La polizza assicurativa a tutela delle merci trasportate
Il mondo degli autotrasportatori si affaccia quotidianamente con i temi legati alla responsabilità del vettore stradale e all'assicurazione sulle merci trasportate. Ma molto spesso l'approccio a questi temi non viene adempiuto con la necessaria consapevolezza di quello che si sta per acquistare.
Miti da sfatare: il costo del premio assicurativo come parametro di scelta.
La polizza assicurativa a tutela delle merci trasportate
Nelle trattative più comuni tra assicurato e assicuratore si assiste , al di la delle valutazioni concrete delle condizioni contrattuali della polizza assicurativa, a scontri forsennati sulla riduzione dei costi.
Il costo , sicuramente è uno dei primi elementi di valutazione ma non il fondamentale.
La prima regola d'ora da ricordare è la seguente: "alla proporzionale riduzione del costo corrisponde una proporzionale riduzione di garanzie".
Sovente molti operatori di settore , fanno credere di aver trovato per il proprio cliente una copertura che copre tutto ad un costo bassissimo. Nella realtà spesso ci troviamo difronte ad una perdita di garanzie da parte del cliente.
Nella concorrenza del mercato assicurativo vi potranno essere di sicuro degli scostamenti. Ad esempio se si contratta con un agente molto probabilmente le polizze saranno più care rispetto ad un broker. Il quale godendo di maggiore libertà può trattare con maggiore efficienza i portafogli dei propri clienti sul mercato.
Ma differenziali di costo di oltre 50% sui premi pagati, nascondo sovente situazione di sotto assicurazione. Inoltre va ricordato un principio basilare, ovvero che un'assicurazione non è altro che l'acquisto di una linea di credito futura, al verificarsi di un determinato evento. Quindi se le regole non sono scritte bene potrebbe determinarsi una carenza di liquidità, che potrebbe mettere a rischio la sussistenza dell'azienda.

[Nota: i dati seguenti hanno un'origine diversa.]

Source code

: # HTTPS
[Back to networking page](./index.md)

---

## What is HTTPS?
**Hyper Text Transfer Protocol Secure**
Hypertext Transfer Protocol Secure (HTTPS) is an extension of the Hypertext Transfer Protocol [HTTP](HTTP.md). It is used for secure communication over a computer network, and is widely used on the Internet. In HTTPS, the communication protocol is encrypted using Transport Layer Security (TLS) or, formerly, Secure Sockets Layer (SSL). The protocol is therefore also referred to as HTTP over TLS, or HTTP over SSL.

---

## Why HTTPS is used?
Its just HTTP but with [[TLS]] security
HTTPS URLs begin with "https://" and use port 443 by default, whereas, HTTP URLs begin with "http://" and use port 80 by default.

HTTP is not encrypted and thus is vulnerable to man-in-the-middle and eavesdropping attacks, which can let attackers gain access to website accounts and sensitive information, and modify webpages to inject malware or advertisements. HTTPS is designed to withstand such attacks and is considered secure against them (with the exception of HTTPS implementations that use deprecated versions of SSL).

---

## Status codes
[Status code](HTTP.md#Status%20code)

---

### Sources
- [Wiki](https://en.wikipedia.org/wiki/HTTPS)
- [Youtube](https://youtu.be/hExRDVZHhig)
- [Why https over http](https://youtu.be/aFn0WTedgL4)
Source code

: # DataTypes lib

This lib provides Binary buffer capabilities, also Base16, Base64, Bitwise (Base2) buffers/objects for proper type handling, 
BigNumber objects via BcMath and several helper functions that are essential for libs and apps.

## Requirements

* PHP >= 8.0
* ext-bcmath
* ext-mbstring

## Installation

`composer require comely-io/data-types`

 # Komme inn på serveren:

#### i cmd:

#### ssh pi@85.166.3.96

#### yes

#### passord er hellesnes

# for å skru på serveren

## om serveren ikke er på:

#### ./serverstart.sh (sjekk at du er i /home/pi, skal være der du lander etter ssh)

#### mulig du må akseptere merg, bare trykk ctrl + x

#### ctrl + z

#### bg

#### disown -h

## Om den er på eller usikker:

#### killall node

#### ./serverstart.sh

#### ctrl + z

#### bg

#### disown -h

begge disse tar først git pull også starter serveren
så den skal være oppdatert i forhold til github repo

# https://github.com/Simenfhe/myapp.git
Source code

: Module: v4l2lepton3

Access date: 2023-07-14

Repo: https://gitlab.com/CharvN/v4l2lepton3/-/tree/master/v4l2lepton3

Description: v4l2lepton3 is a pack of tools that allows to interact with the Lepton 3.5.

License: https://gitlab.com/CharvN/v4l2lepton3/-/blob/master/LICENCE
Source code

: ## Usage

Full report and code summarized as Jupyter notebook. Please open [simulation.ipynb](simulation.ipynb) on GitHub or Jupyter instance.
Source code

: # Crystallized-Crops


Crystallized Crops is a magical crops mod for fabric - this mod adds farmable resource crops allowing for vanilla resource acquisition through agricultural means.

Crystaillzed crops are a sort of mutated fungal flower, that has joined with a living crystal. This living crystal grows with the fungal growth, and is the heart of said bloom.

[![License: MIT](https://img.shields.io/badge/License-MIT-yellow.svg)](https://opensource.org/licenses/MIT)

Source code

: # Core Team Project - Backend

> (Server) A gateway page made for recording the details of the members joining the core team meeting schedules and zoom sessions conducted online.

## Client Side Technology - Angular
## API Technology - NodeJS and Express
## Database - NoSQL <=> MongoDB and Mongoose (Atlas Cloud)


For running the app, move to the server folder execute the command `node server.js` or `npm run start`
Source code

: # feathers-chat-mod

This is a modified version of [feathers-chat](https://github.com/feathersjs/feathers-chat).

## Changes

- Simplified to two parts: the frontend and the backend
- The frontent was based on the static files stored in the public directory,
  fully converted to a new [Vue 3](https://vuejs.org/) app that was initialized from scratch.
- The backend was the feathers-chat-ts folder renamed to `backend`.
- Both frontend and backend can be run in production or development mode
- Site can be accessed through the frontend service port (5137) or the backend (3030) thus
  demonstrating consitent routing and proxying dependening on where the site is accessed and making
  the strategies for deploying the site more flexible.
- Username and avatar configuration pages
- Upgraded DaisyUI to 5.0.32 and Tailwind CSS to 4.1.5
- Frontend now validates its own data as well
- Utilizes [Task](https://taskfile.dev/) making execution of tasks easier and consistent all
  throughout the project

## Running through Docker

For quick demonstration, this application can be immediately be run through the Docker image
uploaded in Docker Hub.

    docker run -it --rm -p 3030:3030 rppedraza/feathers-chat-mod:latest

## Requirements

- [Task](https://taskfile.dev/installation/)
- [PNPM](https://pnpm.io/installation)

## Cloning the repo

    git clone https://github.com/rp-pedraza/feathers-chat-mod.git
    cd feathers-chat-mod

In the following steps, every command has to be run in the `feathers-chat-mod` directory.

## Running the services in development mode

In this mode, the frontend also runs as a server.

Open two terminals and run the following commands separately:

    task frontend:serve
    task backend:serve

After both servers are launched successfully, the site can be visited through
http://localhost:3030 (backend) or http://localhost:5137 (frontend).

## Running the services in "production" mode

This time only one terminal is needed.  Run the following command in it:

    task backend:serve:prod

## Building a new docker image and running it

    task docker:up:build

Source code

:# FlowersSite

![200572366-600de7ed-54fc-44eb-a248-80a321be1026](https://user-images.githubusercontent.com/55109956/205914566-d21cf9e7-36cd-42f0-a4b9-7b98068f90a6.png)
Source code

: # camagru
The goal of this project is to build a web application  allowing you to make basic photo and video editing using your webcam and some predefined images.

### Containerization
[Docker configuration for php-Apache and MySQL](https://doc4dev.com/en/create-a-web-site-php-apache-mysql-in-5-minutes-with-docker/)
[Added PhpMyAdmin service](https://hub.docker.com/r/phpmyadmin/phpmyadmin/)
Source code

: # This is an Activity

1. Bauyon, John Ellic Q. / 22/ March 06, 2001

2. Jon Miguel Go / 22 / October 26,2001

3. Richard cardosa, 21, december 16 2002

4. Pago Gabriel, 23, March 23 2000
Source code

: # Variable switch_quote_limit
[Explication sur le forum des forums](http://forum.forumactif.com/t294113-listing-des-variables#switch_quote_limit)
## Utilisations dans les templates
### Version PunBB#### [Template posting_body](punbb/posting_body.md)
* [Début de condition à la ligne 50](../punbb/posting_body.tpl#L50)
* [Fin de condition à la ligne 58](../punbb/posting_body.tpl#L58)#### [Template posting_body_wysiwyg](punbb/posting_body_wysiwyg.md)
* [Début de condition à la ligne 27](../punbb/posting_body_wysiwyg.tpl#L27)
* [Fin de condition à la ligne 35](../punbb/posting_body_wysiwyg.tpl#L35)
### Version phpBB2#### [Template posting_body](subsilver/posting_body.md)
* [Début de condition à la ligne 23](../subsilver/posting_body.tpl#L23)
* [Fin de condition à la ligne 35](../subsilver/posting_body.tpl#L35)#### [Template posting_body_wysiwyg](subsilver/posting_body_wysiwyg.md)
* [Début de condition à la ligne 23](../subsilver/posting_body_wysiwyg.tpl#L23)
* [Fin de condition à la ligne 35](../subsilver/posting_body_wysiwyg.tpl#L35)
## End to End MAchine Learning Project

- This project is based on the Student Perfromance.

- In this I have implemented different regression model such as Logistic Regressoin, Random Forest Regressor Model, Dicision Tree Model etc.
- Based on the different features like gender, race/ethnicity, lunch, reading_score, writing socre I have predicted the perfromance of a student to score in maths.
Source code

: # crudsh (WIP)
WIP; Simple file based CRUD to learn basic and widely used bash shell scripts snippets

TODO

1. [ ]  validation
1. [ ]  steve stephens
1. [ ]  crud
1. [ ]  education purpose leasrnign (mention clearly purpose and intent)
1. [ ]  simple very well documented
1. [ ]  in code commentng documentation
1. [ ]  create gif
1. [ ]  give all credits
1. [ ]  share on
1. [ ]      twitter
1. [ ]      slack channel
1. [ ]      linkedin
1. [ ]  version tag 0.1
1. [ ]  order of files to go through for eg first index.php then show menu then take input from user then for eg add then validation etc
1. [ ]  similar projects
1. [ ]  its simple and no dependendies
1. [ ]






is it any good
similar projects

Come deve essere la polizza di un trasportatore od operatore logistico?
Premesso che una polizza assicurativa non può e non deve essere considerata standardizzata, ma al contrario costruita come un vestito sulla base delle specificità del cliente.

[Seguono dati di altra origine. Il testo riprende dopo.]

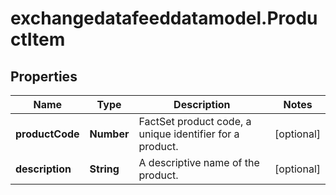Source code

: # exchangedatafeeddatamodel.ProductItem

## Properties

Name | Type | Description | Notes
------------ | ------------- | ------------- | -------------
**productCode** | **Number** | FactSet product code, a unique identifier for a product. | [optional] 
**description** | **String** | A descriptive name of the product. | [optional] 


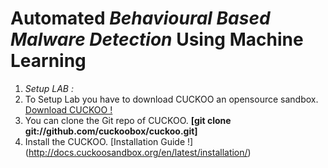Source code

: # Automated *Behavioural Based Malware Detection* Using Machine Learning 

1. *Setup LAB :*
  1. To Setup Lab you have to download CUCKOO an opensource sandbox. [Download CUCKOO !](http://www.cuckoosandbox.org/download.html)
  2. You can clone the Git repo of CUCKOO.  **[git clone git://github.com/cuckoobox/cuckoo.git]**
  3. Install the CUCKOO. [Installation Guide !] (http://docs.cuckoosandbox.org/en/latest/installation/)
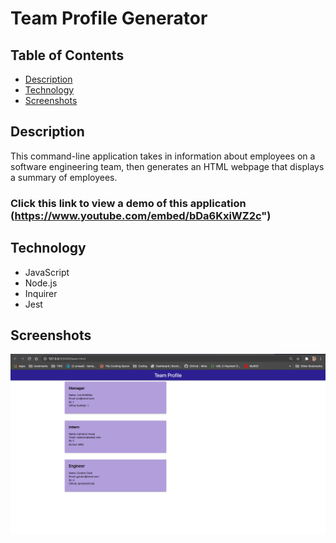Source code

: # Team Profile Generator

## Table of Contents

- [Description](#description)
- [Technology](#technology)
- [Screenshots](#screenshots)

## Description

This command-line application takes in information about employees on a software engineering team, then generates an HTML webpage that displays a summary of employees.

### Click this link to view a demo of this application (https://www.youtube.com/embed/bDa6KxiWZ2c")

## Technology

- JavaScript
- Node.js
- Inquirer
- Jest

## Screenshots

![team-profile-generator](Assets/team-profile-generator-screenshot.png)

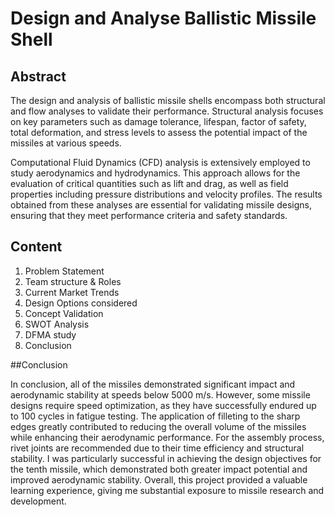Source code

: # Design and Analyse Ballistic Missile Shell

## Abstract
The design and analysis of ballistic missile shells encompass both structural and flow analyses to validate their performance. Structural analysis focuses on key parameters such as damage tolerance, lifespan, factor of safety, total deformation, and stress levels to assess the potential impact of the missiles at various speeds.

Computational Fluid Dynamics (CFD) analysis is extensively employed to study aerodynamics and hydrodynamics. This approach allows for the evaluation of critical quantities such as lift and drag, as well as field properties including pressure distributions and velocity profiles. The results obtained from these analyses are essential for validating missile designs, ensuring that they meet performance criteria and safety standards.

## Content

1. Problem Statement
2. Team structure & Roles
3. Current Market Trends
4. Design Options considered
5. Concept Validation
6. SWOT Analysis
7. DFMA study
8. Conclusion

##Conclusion

In conclusion, all of the missiles demonstrated significant impact and aerodynamic stability at speeds below 5000 m/s. However, some missile designs require speed optimization, as they have successfully endured up to 100 cycles in fatigue testing. The application of filleting to the sharp edges greatly contributed to reducing the overall volume of the missiles while enhancing their aerodynamic performance. For the assembly process, rivet joints are recommended due to their time efficiency and structural stability. I was particularly successful in achieving the design objectives for the tenth missile, which demonstrated both greater impact potential and improved aerodynamic stability. Overall, this project provided a valuable learning experience, giving me substantial exposure to missile research and development.

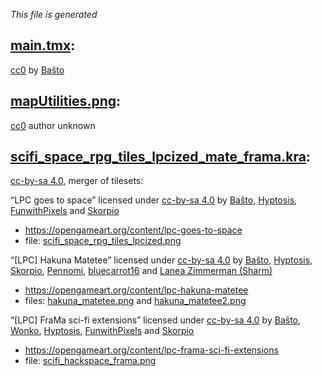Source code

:*This file is generated*

[main.tmx]:
-----------

[cc0] by [Baŝto]

[mapUtilities.png]:
-------------------

[cc0] author unknown

[scifi_space_rpg_tiles_lpcized_mate_frama.kra]:
-----------------------------------------------

[cc-by-sa 4.0], merger of tilesets:

“LPC goes to space” licensed under [cc-by-sa 4.0] by [Baŝto], [Hyptosis], [FunwithPixels] and [Skorpio]
- https://opengameart.org/content/lpc-goes-to-space
- file: [scifi_space_rpg_tiles_lpcized.png]

“[LPC] Hakuna Matetee” licensed under [cc-by-sa 4.0] by [Baŝto], [Hyptosis], [Skorpio], [Pennomi], [bluecarrot16] and [Lanea Zimmerman (Sharm)]
- https://opengameart.org/content/lpc-hakuna-matetee
- files: [hakuna_matetee.png] and [hakuna_matetee2.png]

“[LPC] FraMa sci-fi extensions” licensed under [cc-by-sa 4.0] by [Baŝto], [Wonko], [Hyptosis], [FunwithPixels] and [Skorpio]
- https://opengameart.org/content/lpc-frama-sci-fi-extensions
- file: [scifi_hackspace_frama.png]



[cc0]: https://creativecommons.org/publicdomain/zero/1.0/
[cc-by-sa 4.0]: https://creativecommons.org/licenses/by-sa/4.0/

[Baŝto]: https://opengameart.org/users/baŝto
[Hyptosis]: https://opengameart.org/users/Hyptosis
[FunwithPixels]: https://opengameart.org/users/FunwithPixels
[Skorpio]: https://opengameart.org/users/Skorpio
[pennomi]: https://opengameart.org/users/pennomi
[bluecarrot16]: https://opengameart.org/users/bluecarrot16
[Lanea Zimmerman (Sharm)]: https://opengameart.org/users/sharm
[Wonko]: https://wonko.de/

[main.tmx]: main.tmx
[mapUtilities.png]: pics/mapUtilities.png
[scifi_space_rpg_tiles_lpcized_mate_frama.kra]: pics/scifi_space_rpg_tiles_lpcized_mate_frama.kra
[scifi_space_rpg_tiles_lpcized.png]: pics/scifi_space_rpg_tiles_lpcized_mate_frama/scifi_space_rpg_tiles_lpcized.png
[hakuna_matetee.png]: pics/scifi_space_rpg_tiles_lpcized_mate_frama/hakuna_matetee.png
[hakuna_matetee2.png]: pics/scifi_space_rpg_tiles_lpcized_mate_frama/hakuna_matetee2.png
[scifi_hackspace_frama.png]: pics/scifi_space_rpg_tiles_lpcized_mate_frama/scifi_hackspace_frama.png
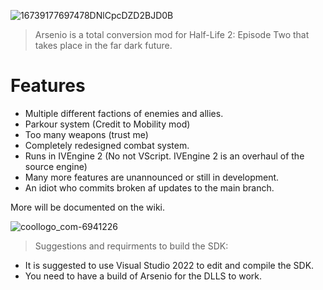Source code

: ![16739177697478DNlCpcDZD2BJD0B](https://user-images.githubusercontent.com/65312637/212814034-c4243151-0bf8-4360-ac15-ea5e1b221870.png)


> Arsenio is a total conversion mod for Half-Life 2: Episode Two that takes place in the far dark future.
# Features

- Multiple different factions of enemies and allies.
- Parkour system (Credit to Mobility mod)
- Too many weapons (trust me)
- Completely redesigned combat system.
- Runs in IVEngine 2 (No not VScript. IVEngine 2 is an overhaul of the source engine)
- Many more features are unannounced or still in development.
- An idiot who commits broken af updates to the main branch.

More will be documented on the wiki.

 ![coollogo_com-6941226](https://user-images.githubusercontent.com/65312637/212814265-81a8dd88-0a6d-4939-8a03-990cec8670a8.png)

> Suggestions and requirments to build the SDK:
- It is suggested to use Visual Studio 2022 to edit and compile the SDK.
- You need to have a build of Arsenio for the DLLS to work.

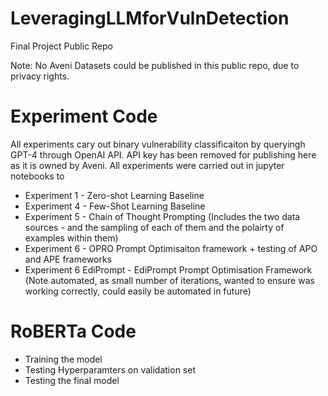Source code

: # LeveragingLLMforVulnDetection
Final Project Public Repo

Note: No Aveni Datasets could be published in this public repo, due to privacy rights.

# Experiment Code

All experiments cary out binary vulnerability classificaiton by queryingh GPT-4 through OpenAI API. API key has been removed for publishing here as it is owned by Aveni.
All experiments were carried out in jupyter notebooks to 

* Experiment 1 - Zero-shot Learning Baseline
* Experiment 4 - Few-Shot Learning Baseline
* Experiment 5 - Chain of Thought Prompting (Includes the two data sources - and the sampling of each of them and the polairty of examples within them)
* Experiment 6 - OPRO Prompt Optimisaiton framework + testing of APO and APE frameworks
* Experiment 6 EdiPrompt - EdiPrompt Prompt Optimisation Framework (Note automated, as small number of iterations, wanted to ensure was working correctly, could easily be automated in future)

# RoBERTa Code
* Training the model
* Testing Hyperparamters on validation set
* Testing the final model

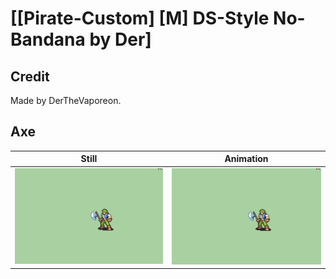# [\[Pirate-Custom\] \[M\] DS-Style No-Bandana by Der]

## Credit

Made by DerTheVaporeon.
	
## Axe

| Still | Animation |
| :---: | :-------: |
| ![Axe still](./Axe_000.png) | ![Axe animation](./Axe.gif) |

In ogni caso si debbono tenere presenti alcuni requisiti importanti che non possono mai mancare nel testo di polizza:
- Le coperture assicurative devono valere per trasporti nazionali e internazionali secondo le regole previste dalla legislazione Italiana e convenzione CMR;
- Deve essere prevista la garanzia dolo e colpa grave dei dipendenti del vettore e di eventuali sub vettori e di ulteriori collaboratori dei sub vettori;
- Sempre la garanzia furto – con estensione alla rapina. Ricordando che la rapina non sarebbe un evento imputabile al vettore, ma ben sappiamo le logiche di mercato dei committenti che tendono comunque ad addebitare il danno. Questa estensione viene solitamente concessa all'interno delle polizze di assicurazione all Risk per conto (laddove il cliente abbia conferito mandato scritto al trasportatore di assicurare le merci per l'intero valore);
- Appropriazione indebita;
- Incauto affidamento;
- Truffa;
- Inserire la clausola eccesso di carico. Ovvero laddove il mezzo sia caricato in eccesso la compagnia risponde ugualmente per il sinistro. All'interno di una range in eccesso del peso che va dal 15 al 20%;
- Spese di pulitura sede stradale e sgombero merce, con massimali adeguati;
- Prevedere all'interno della polizza un meccanismo per cui si potrà considerare assicurata la merce anche laddove di valore superiore l'€ kg. Senza necessita di contrarre una polizza all'risk per conto. Ad esempio potendo prevedere che la compagnia risarcirà il danno derogando all'€ kg fino ad € 6,20;
- Estendere tutte le garanzie anche ai trasporti non fatti con mezzi propri ma di terzi;
- Valutare l'intermediario e la compagnia giusta. In quanto non tutti gli intermediari sono conoscono il mondo del trasporto così come le compagnie stesse;
Queste alcune regole che non devono mai mancare, che possono far cambiare di molto il premio.
La polizza sulle merci trasportate non risolve le mie carenze societarie
Va poi radicalmente tolta ed eliminata l'idea che la polizza sia lo strumento che mi fa contenere i costi e le mie inefficienze. Per fare un buon saving aziendale (riduzione di costi), devo prima io come azienda ridurre le mie incompetenze o rischi. Lasciando al mondo assicurativo la parte residuale. Solo così si ridurranno i costi progressivamente e anno per anno.
Diventando per le compagnie di assicurazione una società sui cui investire e quindi tutelare.